StorySets: Ordering Curves and Dimensions for Visualizing Uncertain Sets and Multi-Dimensional Discrete Data
Markus Wallinger, Annika Bonerath, Wouter Meulemans, Martin Nöllenburg, Spehen Kobourov, Alexander Wolff
TL;DR
StorySets introduces a novel visualization for uncertain set systems by representing elements as vertical glyphs and sets as x-monotone curves that pass through uncertainty bins. It integrates storyline and parallel-coordinate concepts to minimize crossings and curve wiggle, using a two-step optimization: ordering elements via TSP-inspired methods and then ordering the set curves with an exact algorithm that guarantees minimal crossings for a fixed element order. The method supports both storyline and star variants, providing clear containment cues and handling multi-dimensional discrete data without overplotting.
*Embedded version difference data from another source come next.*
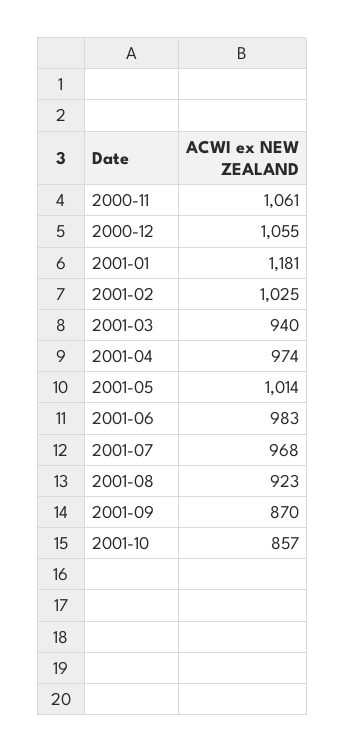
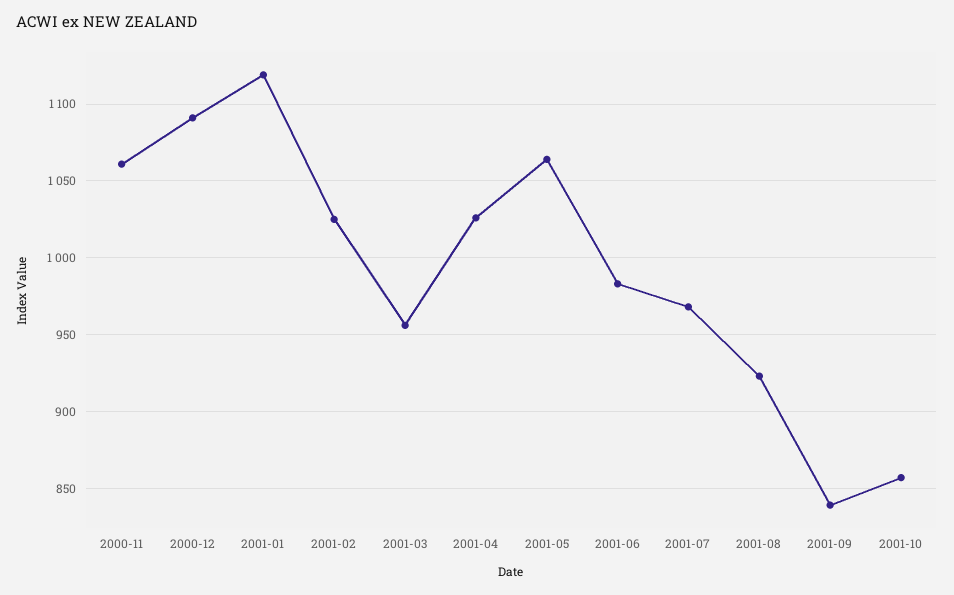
  {
    "2000-11": 1061,
-   "2000-12": 1055,
+   "2000-12": 1090,
-   "2001-01": 1181,
+   "2001-01": 1120,
    "2001-02": 1025,
-   "2001-03": 940,
+   "2001-03": 955,
-   "2001-04": 974,
+   "2001-04": 1025,
-   "2001-05": 1014,
+   "2001-05": 1065,
    "2001-06": 983,
    "2001-07": 968,
    "2001-08": 923,
-   "2001-09": 870,
+   "2001-09": 840,
    "2001-10": 857
  }

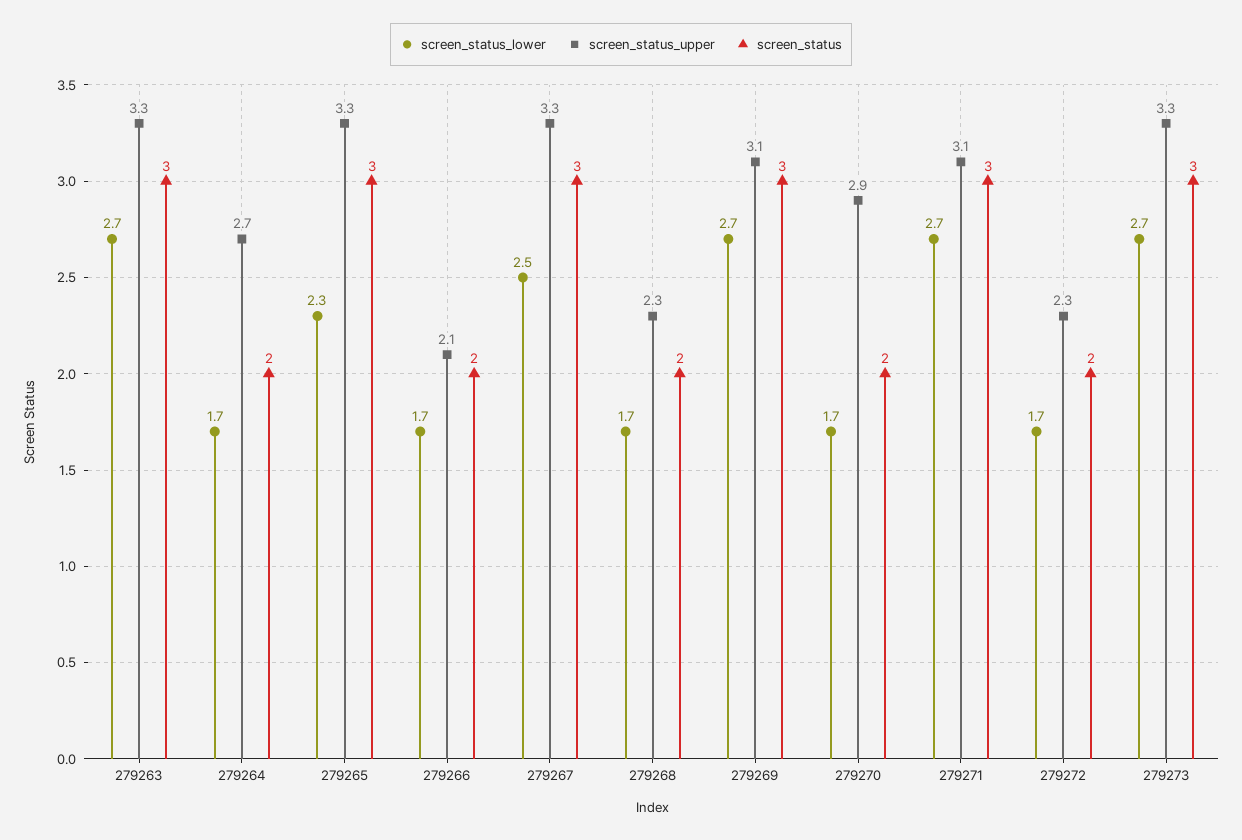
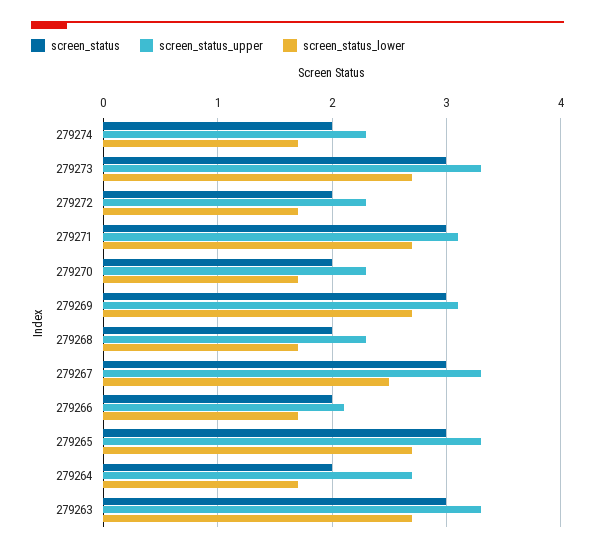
  {
    "screen_status_lower": {
      "279263": 2.7,
      "279264": 1.7,
-     "279265": 2.3,
+     "279265": 2.7,
      "279266": 1.7,
      "279267": 2.5,
      "279268": 1.7,
      "279269": 2.7,
      "279270": 1.7,
      "279271": 2.7,
      "279272": 1.7,
-     "279273": 2.7
+     "279273": 2.7,
+     "279274": 1.7
    },
    "screen_status_upper": {
      "279263": 3.3,
      "279264": 2.7,
      "279265": 3.3,
      "279266": 2.1,
      "279267": 3.3,
      "279268": 2.3,
      "279269": 3.1,
-     "279270": 2.9,
+     "279270": 2.3,
      "279271": 3.1,
      "279272": 2.3,
-     "279273": 3.3
+     "279273": 3.3,
+     "279274": 2.3
    },
    "screen_status": {
      "279263": 3,
      "279264": 2,
      "279265": 3,
      "279266": 2,
      "279267": 3,
      "279268": 2,
      "279269": 3,
      "279270": 2,
      "279271": 3,
      "279272": 2,
-     "279273": 3
+     "279273": 3,
+     "279274": 2
    }
  }

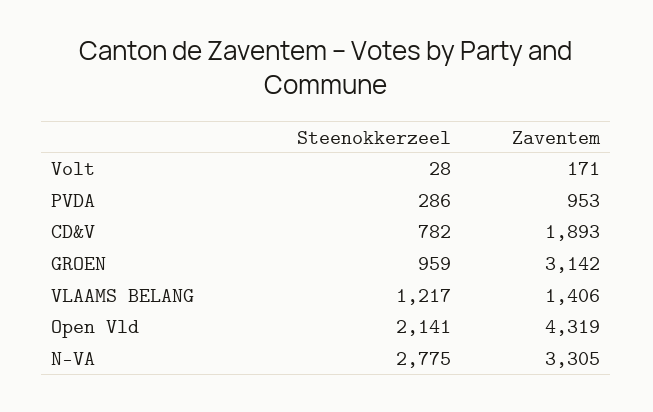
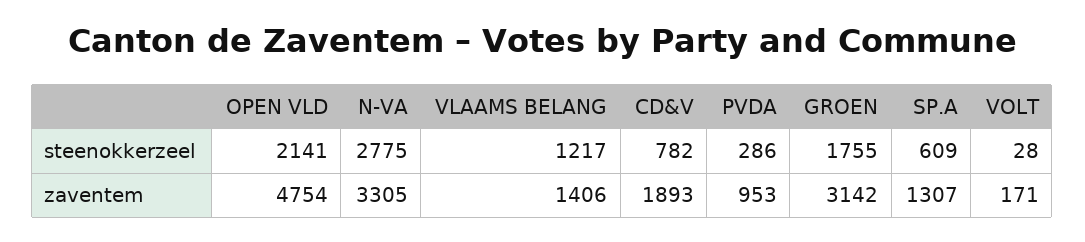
  {
    "Steenokkerzeel": {
      "Volt": 28,
      "PVDA": 286,
      "CD&V": 782,
-     "GROEN": 959,
+     "GROEN": 1755,
      "VLAAMS BELANG": 1217,
      "Open Vld": 2141,
-     "N-VA": 2775
+     "N-VA": 2775,
+     "SP.A": 609
    },
    "Zaventem": {
      "Volt": 171,
      "PVDA": 953,
      "CD&V": 1893,
      "GROEN": 3142,
      "VLAAMS BELANG": 1406,
-     "Open Vld": 4319,
+     "Open Vld": 4754,
-     "N-VA": 3305
+     "N-VA": 3305,
+     "SP.A": 1307
    }
  }

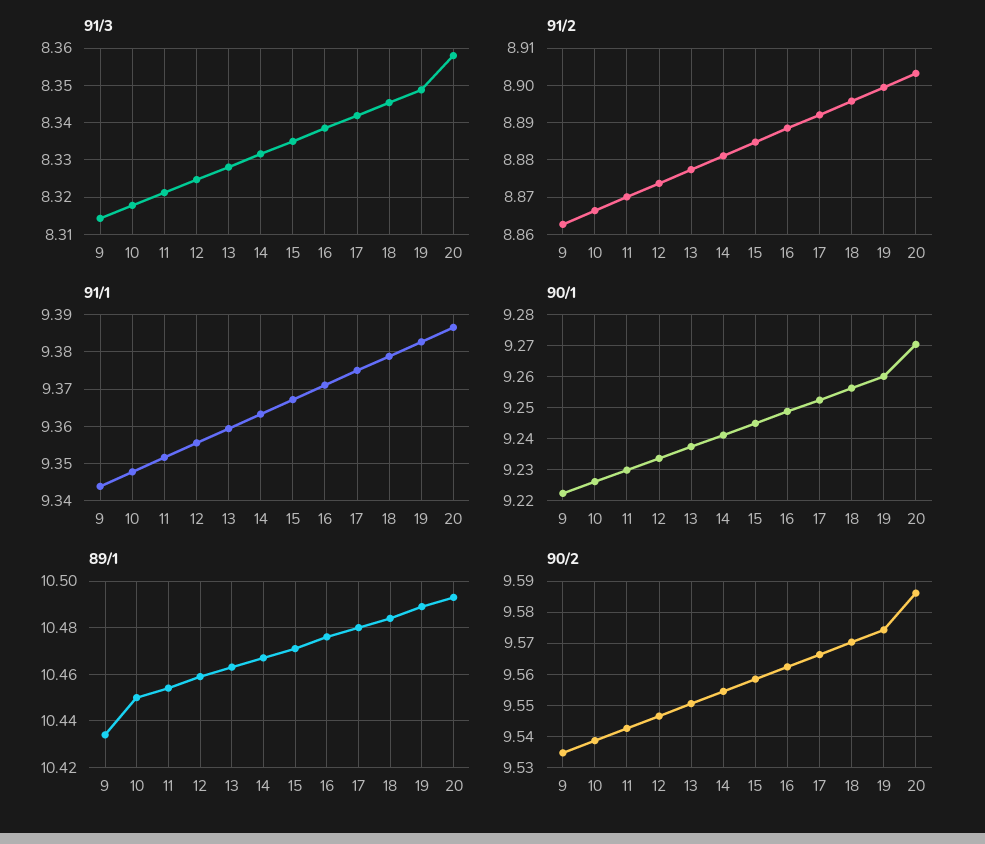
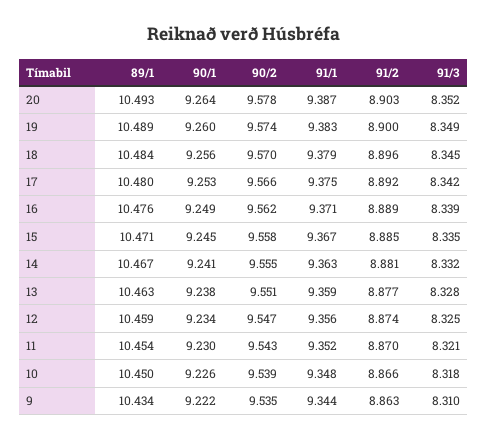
  {
    "91/3": {
-     "9": 8.314,
+     "9": 8.31,
      "10": 8.318,
      "11": 8.321,
      "12": 8.325,
      "13": 8.328,
      "14": 8.332,
      "15": 8.335,
      "16": 8.339,
      "17": 8.342,
      "18": 8.345,
      "19": 8.349,
-     "20": 8.358
+     "20": 8.352
    },
    "91/2": {
      "9": 8.863,
      "10": 8.866,
      "11": 8.87,
      "12": 8.874,
      "13": 8.877,
      "14": 8.881,
      "15": 8.885,
      "16": 8.889,
      "17": 8.892,
      "18": 8.896,
      "19": 8.9,
      "20": 8.903
    },
    "91/1": {
      "9": 9.344,
      "10": 9.348,
      "11": 9.352,
      "12": 9.356,
      "13": 9.359,
      "14": 9.363,
      "15": 9.367,
      "16": 9.371,
      "17": 9.375,
      "18": 9.379,
      "19": 9.383,
      "20": 9.387
    },
    "90/1": {
      "9": 9.222,
      "10": 9.226,
      "11": 9.23,
      "12": 9.234,
      "13": 9.238,
      "14": 9.241,
      "15": 9.245,
      "16": 9.249,
      "17": 9.253,
      "18": 9.256,
      "19": 9.26,
-     "20": 9.27
+     "20": 9.264
    },
    "89/1": {
      "9": 10.434,
      "10": 10.45,
      "11": 10.454,
      "12": 10.459,
      "13": 10.463,
      "14": 10.467,
      "15": 10.471,
      "16": 10.476,
      "17": 10.48,
      "18": 10.484,
      "19": 10.489,
      "20": 10.493
    },
    "90/2": {
      "9": 9.535,
      "10": 9.539,
      "11": 9.543,
      "12": 9.547,
      "13": 9.551,
      "14": 9.555,
      "15": 9.558,
      "16": 9.562,
      "17": 9.566,
      "18": 9.57,
      "19": 9.574,
-     "20": 9.586
+     "20": 9.578
    }
  }

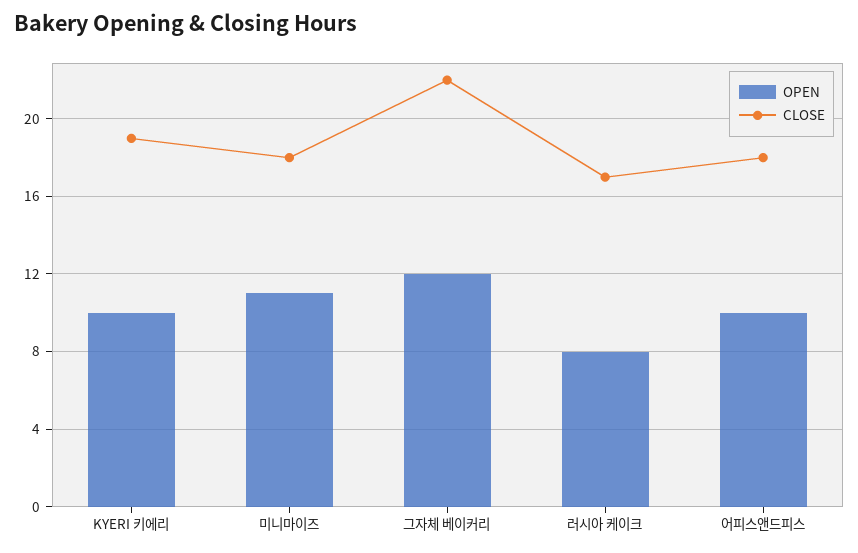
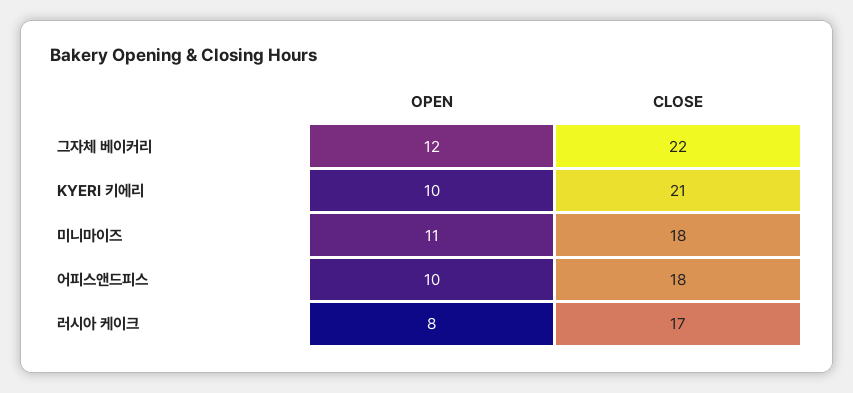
  {
    "OPEN": {
      "KYERI 키에리": 10,
      "미니마이즈": 11,
      "그자체 베이커리": 12,
      "러시아 케이크": 8,
      "어피스앤드피스": 10
    },
    "CLOSE": {
-     "KYERI 키에리": 19,
+     "KYERI 키에리": 21,
      "미니마이즈": 18,
      "그자체 베이커리": 22,
      "러시아 케이크": 17,
      "어피스앤드피스": 18
    }
  }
Quantitative and qualitative evaluations on synthetic and real data demonstrate near-realtime feasibility and the ability to reveal containment and uncertainty patterns, with potential for interactive exploration and broader applicability to uncertainty visualization tasks.
Abstract
We propose a method for visualizing uncertain set systems, which differs from previous set visualization approaches that are based on certainty (an element either belongs to a set or not). Our method is inspired by storyline visualizations and parallel coordinate plots: (a) each element is represented by a vertical glyph, subdivided into bins that represent different levels of uncertainty; (b) each set is represented by an x-monotone curve that traverses element glyphs through the bins representing the level of uncertainty of their membership. Our implementation also includes optimizations to reduce visual complexity captured by the number of turns for the set curves and the number of crossings. Although several of the natural underlying optimization problems are NP-hard in theory (e.g., optimal element order, optimal set order), in practice, we can compute near-optimal solutions with respect to curve crossings with the help of a new exact algorithm for optimally ordering set curves within each element's bins. With these optimizations, the proposed method makes it easy to see set containment (the smaller set's curve is strictly below the larger set's curve). A brief design-space exploration using uncertain set-membership data, as well as multi-dimensional discrete data, shows the flexibility of the proposed approach.